The comprehensive genetic test for 3-M syndrome / primordial dwarfism includes key genes such as CUL7, OBSL1, CCDC8, PCNT, and ORC1, which are involved in cellular growth regulation, DNA replication, and cell cycle control. CUL7, OBSL1, and CCDC8 are specifically associated with 3-M syndrome and are essential for normal growth signaling pathways. PCNT and ORC1 play critical roles in centrosome function and DNA replication initiation, respectively, which are fundamental processes for cell division and development. Disruptions in these pathways result in impaired cellular proliferation and growth restriction. The comprehensive genetic test for 3-M syndrome / primordial dwarfism is indicated in individuals presenting with severe short stature, microcephaly, or features suggestive of primordial dwarfism syndromes.
The clinical spectrum of these disorders is broad and includes severe intrauterine and postnatal growth restriction, proportionate short stature, and microcephaly. In some conditions, such as microcephalic osteodysplastic primordial dwarfism type II (MOPD II) and Meier-Gorlin syndrome, cognitive development is often preserved, whereas Seckel syndrome is typically associated with significant intellectual disability. Additional features may include skeletal abnormalities, facial dysmorphism, and, in certain syndromes, organ-specific involvement. The degree of severity and associated manifestations varies considerably, contributing to significant phenotypic heterogeneity and diagnostic complexity.
The purpose of the comprehensive genetic test for 3-M syndrome / primordial dwarfism is to identify pathogenic variants associated with primordial dwarfism and related growth disorders, supporting accurate diagnosis and differentiation between clinically overlapping syndromes. Genetic findings contribute to a better understanding of the underlying biological mechanisms, particularly those involving DNA replication and repair, and provide important insights into disease classification. The identification of specific genetic alterations supports risk assessment, prognosis evaluation, and the development of appropriate long-term monitoring strategies.
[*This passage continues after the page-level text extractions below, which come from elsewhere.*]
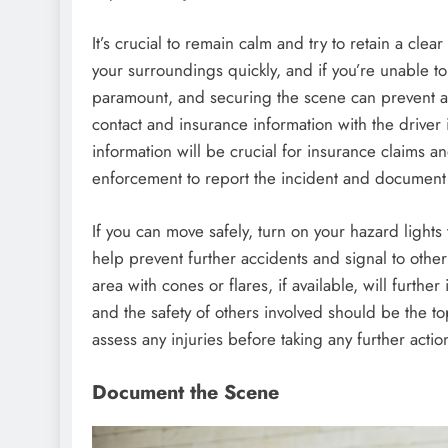
It’s crucial to remain calm and try to retain a cle
your surroundings quickly, and if you’re unable to 
paramount, and securing the scene can prevent a
contact and insurance information with the driver 
information will be crucial for insurance claims a
enforcement to report the incident and document t
If you can move safely, turn on your hazard lights 
help prevent further accidents and signal to other
area with cones or flares, if available, will furthe
and the safety of others involved should be the t
assess any injuries before taking any further actio
Document the Scene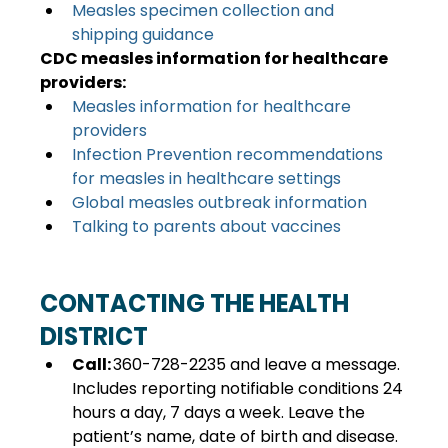
Measles specimen collection and 
shipping guidance
CDC measles information for healthcare 
providers:
Measles information for healthcare 
providers
Infection Prevention recommendations 
for measles in healthcare settings
Global measles outbreak information
Talking to parents about vaccines
CONTACTING THE HEALTH 
DISTRICT 
Call: 
360-728-2235 and leave a message. 
Includes reporting notifiable conditions 24 
hours a day, 7 days a week. Leave the 
patient’s name, date of birth and disease. 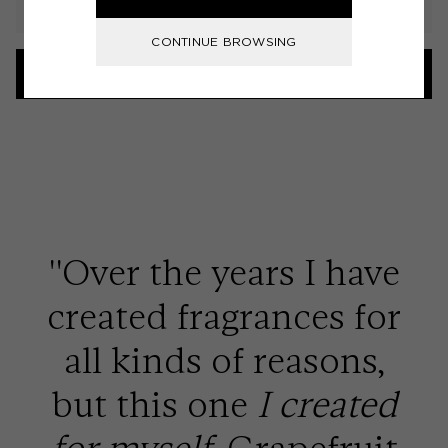
CONTINUE BROWSING
LOAD MORE
''Over the years I have
created fragrances for
all kinds of reasons,
but this one
I created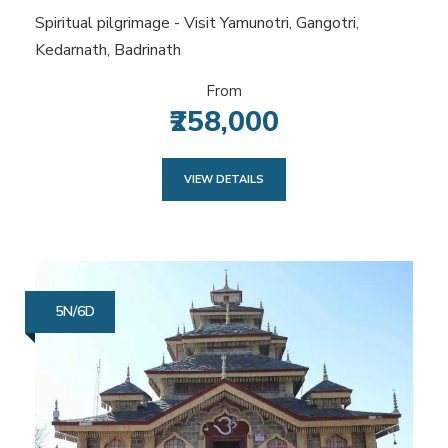
Spiritual pilgrimage - Visit Yamunotri, Gangotri,
Kedarnath, Badrinath
From
₹258,000
VIEW DETAILS
5N/6D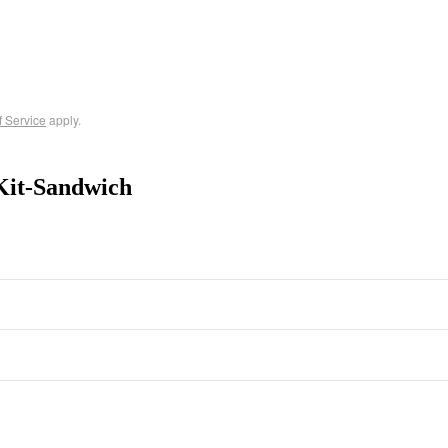
f Service
apply.
Kit-Sandwich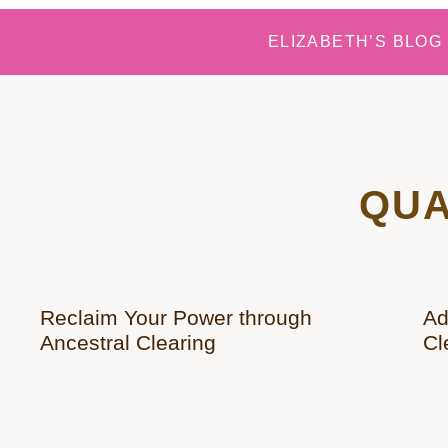
ELIZABETH’S BLOG
QUA
Reclaim Your Power through
Ad
Ancestral Clearing
Cl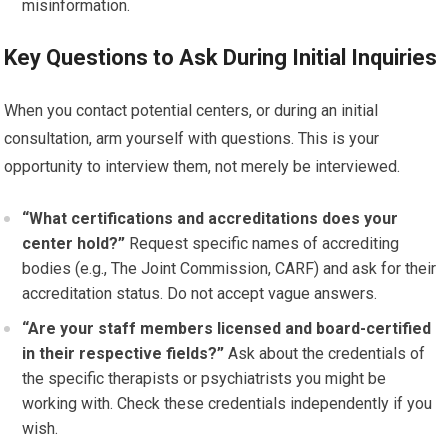
misinformation.
Key Questions to Ask During Initial Inquiries
When you contact potential centers, or during an initial
consultation, arm yourself with questions. This is your
opportunity to interview them, not merely be interviewed.
“What certifications and accreditations does your
center hold?”
Request specific names of accrediting
bodies (e.g., The Joint Commission, CARF) and ask for their
accreditation status. Do not accept vague answers.
“Are your staff members licensed and board-certified
in their respective fields?”
Ask about the credentials of
the specific therapists or psychiatrists you might be
working with. Check these credentials independently if you
wish.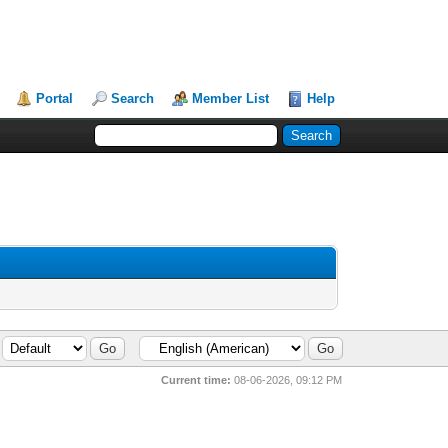
Portal
Search
Member List
Help
Current time:
08-06-2026, 09:12 PM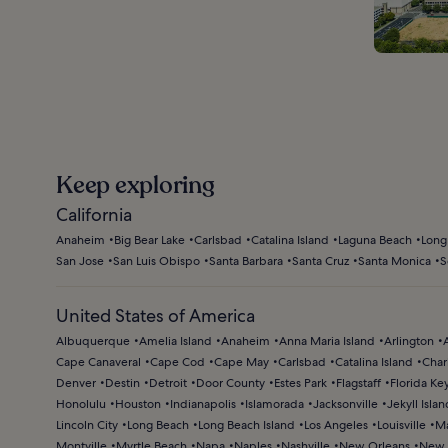
Keep exploring
California
Anaheim
Big Bear Lake
Carlsbad
Catalina Island
Laguna Beach
Long
San Jose
San Luis Obispo
Santa Barbara
Santa Cruz
Santa Monica
S
United States of America
Albuquerque
Amelia Island
Anaheim
Anna Maria Island
Arlington
Cape Canaveral
Cape Cod
Cape May
Carlsbad
Catalina Island
Char
Denver
Destin
Detroit
Door County
Estes Park
Flagstaff
Florida Ke
Honolulu
Houston
Indianapolis
Islamorada
Jacksonville
Jekyll Islan
Lincoln City
Long Beach
Long Beach Island
Los Angeles
Louisville
Ma
Montville
Myrtle Beach
Napa
Naples
Nashville
New Orleans
New 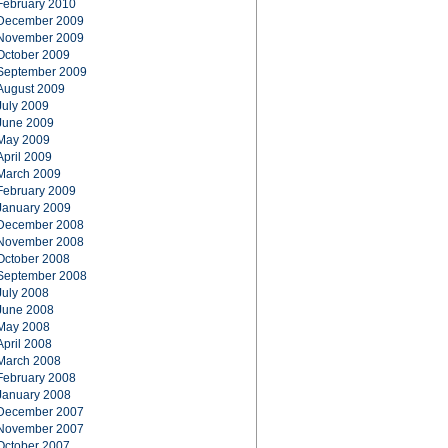
February 2010
December 2009
November 2009
October 2009
September 2009
August 2009
July 2009
June 2009
May 2009
April 2009
March 2009
February 2009
January 2009
December 2008
November 2008
October 2008
September 2008
July 2008
June 2008
May 2008
April 2008
March 2008
February 2008
January 2008
December 2007
November 2007
October 2007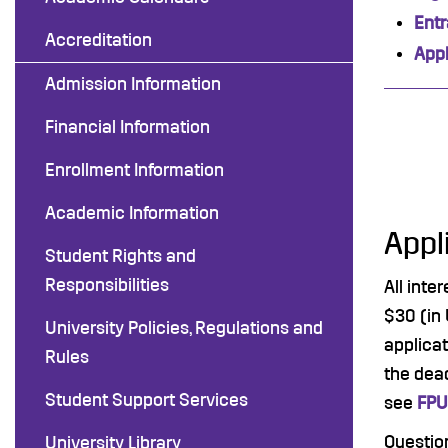
Ent
Accreditation
Appl
Admission Information
Financial Information
Enrollment Information
Academic Information
Appl
Student Rights and
Responsibilities
All inte
$30 (in 
University Policies, Regulations and
applicat
Rules
the dead
Student Support Services
see
FPU
Questio
University Library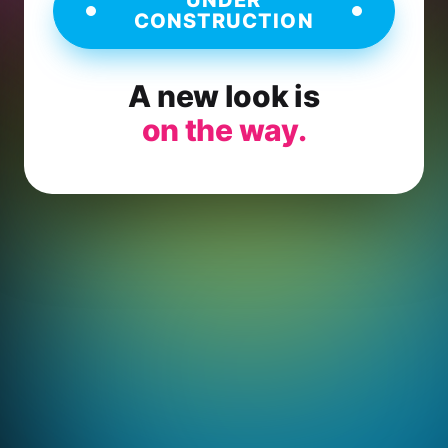
CONSTRUCTION
A new look is
on the way.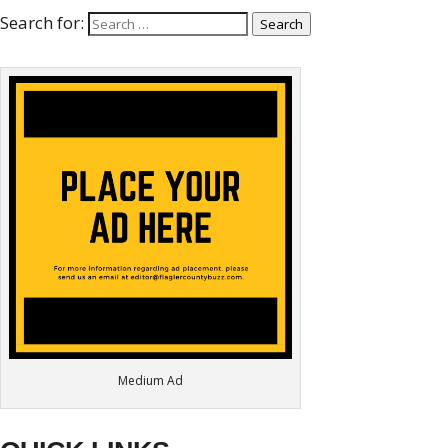
Search for:
Search
Medium Ad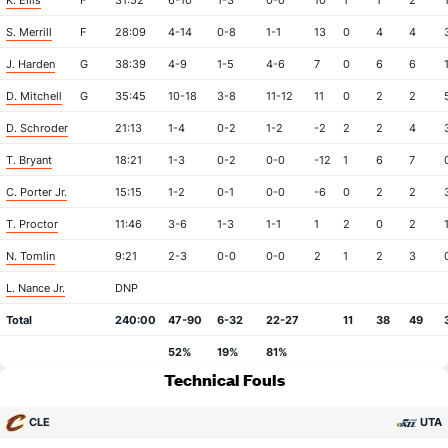
K. Ellis
F
31:52
6-10
1-3
0-0
10
1
1
2
S. Merrill
F
28:09
4-14
0-8
1-1
13
0
4
4
J. Harden
G
38:39
4-9
1-5
4-6
7
0
6
6
D. Mitchell
G
35:45
10-18
3-8
11-12
11
0
2
2
D. Schroder
21:13
1-4
0-2
1-2
-2
2
2
4
T. Bryant
18:21
1-3
0-2
0-0
-12
1
6
7
C. Porter Jr.
15:15
1-2
0-1
0-0
-6
0
2
2
T. Proctor
11:46
3-6
1-3
1-1
1
2
0
2
N. Tomlin
9:21
2-3
0-0
0-0
2
1
2
3
L. Nance Jr.
DNP
Total
240:00
47-90
6-32
22-27
11
38
49
52%
19%
81%
Technical Fouls
CLE
UTA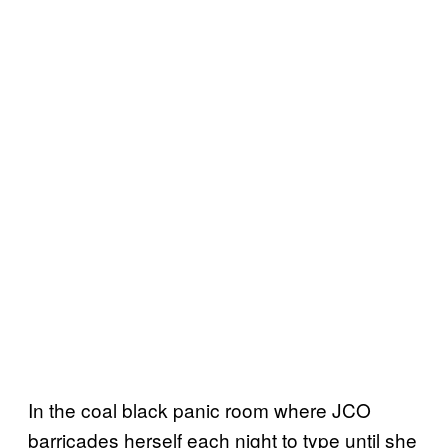
In the coal black panic room where JCO
barricades herself each night to type until she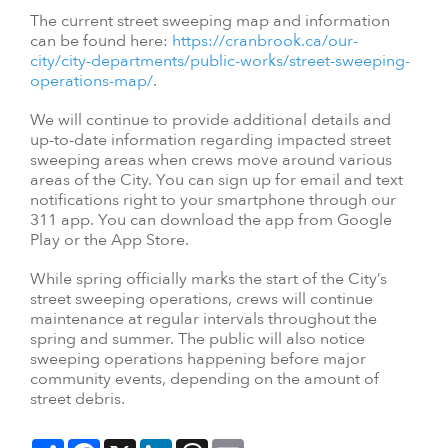
The current street sweeping map and information
can be found here:
https://cranbrook.ca/our-
city/city-departments/public-works/street-sweeping-
operations-map/
.
We will continue to provide additional details and
up-to-date information regarding impacted street
sweeping areas when crews move around various
areas of the City. You can sign up for email and text
notifications right to your smartphone through our
311 app. You can download the app from Google
Play or the App Store.
While spring officially marks the start of the City’s
street sweeping operations, crews will continue
maintenance at regular intervals throughout the
spring and summer. The public will also notice
sweeping operations happening before major
community events, depending on the amount of
street debris.
Share
Facebook
X
LinkedIn
Threads
Email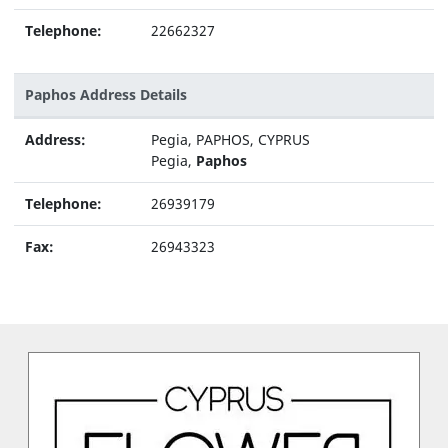
Telephone:
22662327
Paphos Address Details
Address:
Pegia, PAPHOS, CYPRUS
Pegia,
Paphos
Telephone:
26939179
Fax:
26943323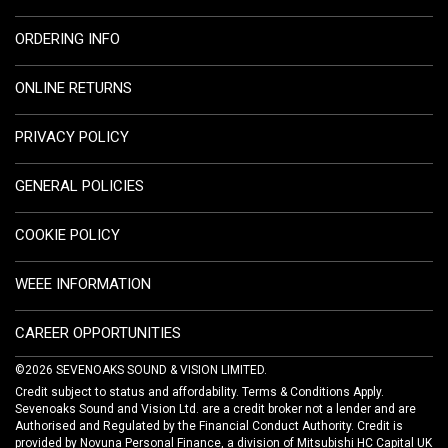
ORDERING INFO
ONLINE RETURNS
PRIVACY POLICY
GENERAL POLICIES
COOKIE POLICY
WEEE INFORMATION
CAREER OPPORTUNITIES
©2026 SEVENOAKS SOUND & VISION LIMITED.
Credit subject to status and affordability. Terms & Conditions Apply.
Sevenoaks Sound and Vision Ltd. are a credit broker not a lender and are
Authorised and Regulated by the Financial Conduct Authority. Credit is
provided by Novuna Personal Finance, a division of Mitsubishi HC Capital UK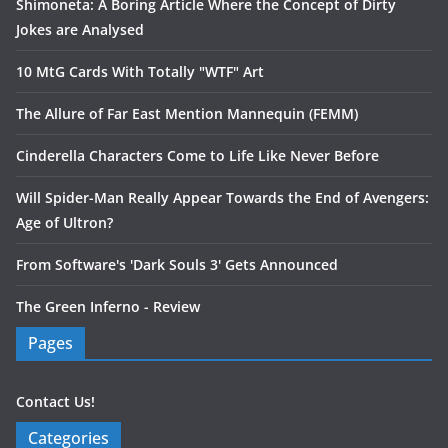
Shimoneta: A Boring Article Where the Concept of Dirty
Jokes are Analysed
10 MtG Cards With Totally "WTF" Art
The Allure of Far East Mention Mannequin (FEMM)
Cinderella Characters Come to Life Like Never Before
Will Spider-Man Really Appear Towards the End of Avengers:
Age of Ultron?
From Software's 'Dark Souls 3' Gets Announced
The Green Inferno - Review
Pages
Contact Us!
Categories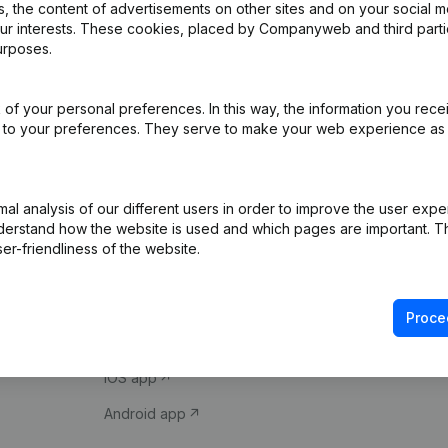
 the content of advertisements on other sites and on your social m
our interests. These cookies, placed by Companyweb and third part
urposes.
of your personal preferences. In this way, the information you rece
ed to your preferences. They serve to make your web experience as
Product
Spotlight
l analysis of our different users in order to improve the user expe
derstand how the website is used and which pages are important. Thi
Company information
Compliance & fra
er-friendliness of the website.
Monitoring
Consult financial 
International search
VAT Number Loo
Proce
Prospect
Credit check
iOS app
Android app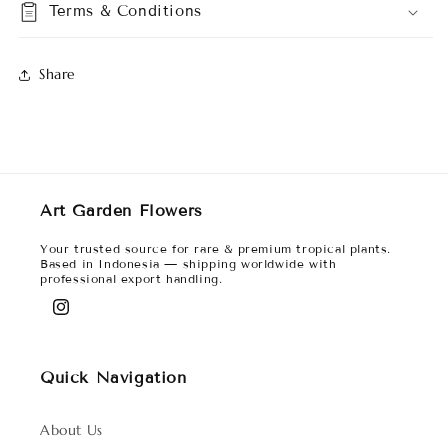
Terms & Conditions
Share
Art Garden Flowers
Your trusted source for rare & premium tropical plants.
Based in Indonesia — shipping worldwide with
professional export handling.
Instagram
Quick Navigation
About Us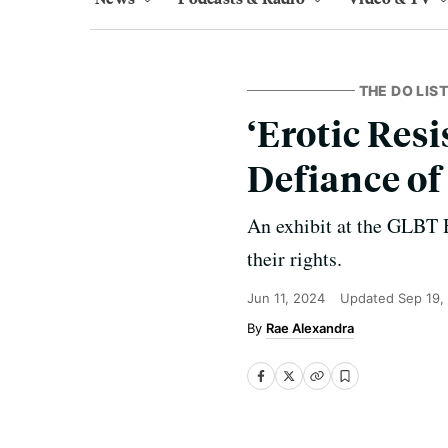
THE DO LIST
‘Erotic Resi
Defiance of
An exhibit at the GLBT H
their rights.
Jun 11, 2024
Updated
Sep 19,
Rae Alexandra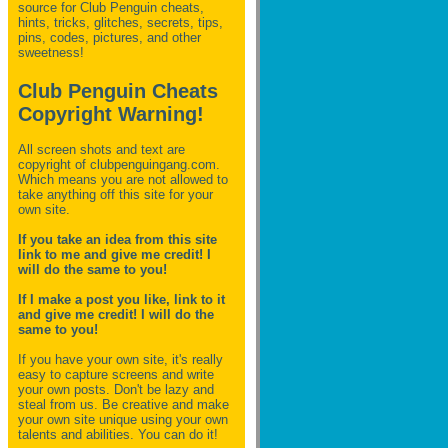
source for Club Penguin
cheats,
hints, tricks, glitches, secrets, tips,
pins, codes, pictures, and other
sweetness!
Club Penguin Cheats
Copyright Warning!
All screen shots and text are
copyright of clubpenguingang.com.
Which means you are not allowed to
take anything off this site for your
own site.
If you take an idea from this site
link to me and give me credit! I
will do the same to you!
If I make a post you like, link to it
and give me credit! I will do the
same to you!
If you have your own site, it's really
easy to capture screens and write
your own posts. Don't be lazy and
steal from us. Be creative and make
your own site unique using your own
talents and abilities. You can do it!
A higher genetic risk is confirmed when pathogenic mutations are found in genes associated with primordial dwarfism syndromes, including CUL7, OBSL1, and PCNT. A lower risk may be inferred when no mutations are detected, though comprehensive clinical follow-up is still essential. The integration of genetic data with clinical findings and growth assessment is critical for precise diagnosis, prognosis, and long-term patient care.
The test is performed in a clinical laboratory accredited to ISO 15189 and certified by CLIA and CAP, ensuring the validity, accuracy and international recognition of the results.